**** EXTRACTED RECORDS

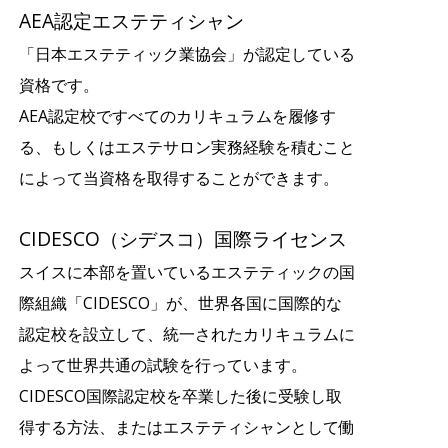
AEA認定エステティシャン
「日本エステティック業協会」が認定している
資格です。
AEA認定校ですべてのカリキュラムを履修す
る、もしくはエステサロン実務経験を積むこと
によって当資格を取得することができます。
CIDESCO（シデスコ）国際ライセンス
スイスに本部を置いているエステティックの国
際組織「CIDESCO」が、世界各国に国際的な
認定校を設立して、統一されたカリキュラムに
よって世界共通の試験を行っています。
CIDESCO国際認定校を卒業した後に受験し取
得する方法、またはエステティシャンとして働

********

=== REQUIRED WORK ===
Throughout the listing above, substitute "美容技術者" for every occurrence of "エステティシャン", and write out the text again with nothing else altered. Leave the pictures out of your answer.

=== RESPONSE TO THIS EXERCISE ===
AEA認定美容技術者
「日本エステティック業協会」が認定している
資格です。
AEA認定校ですべてのカリキュラムを履修す
る、もしくはエステサロン実務経験を積むこと
によって当資格を取得することができます。
CIDESCO（シデスコ）国際ライセンス
スイスに本部を置いているエステティックの国
際組織「CIDESCO」が、世界各国に国際的な
認定校を設立して、統一されたカリキュラムに
よって世界共通の試験を行っています。
CIDESCO国際認定校を卒業した後に受験し取
得する方法、または美容技術者として働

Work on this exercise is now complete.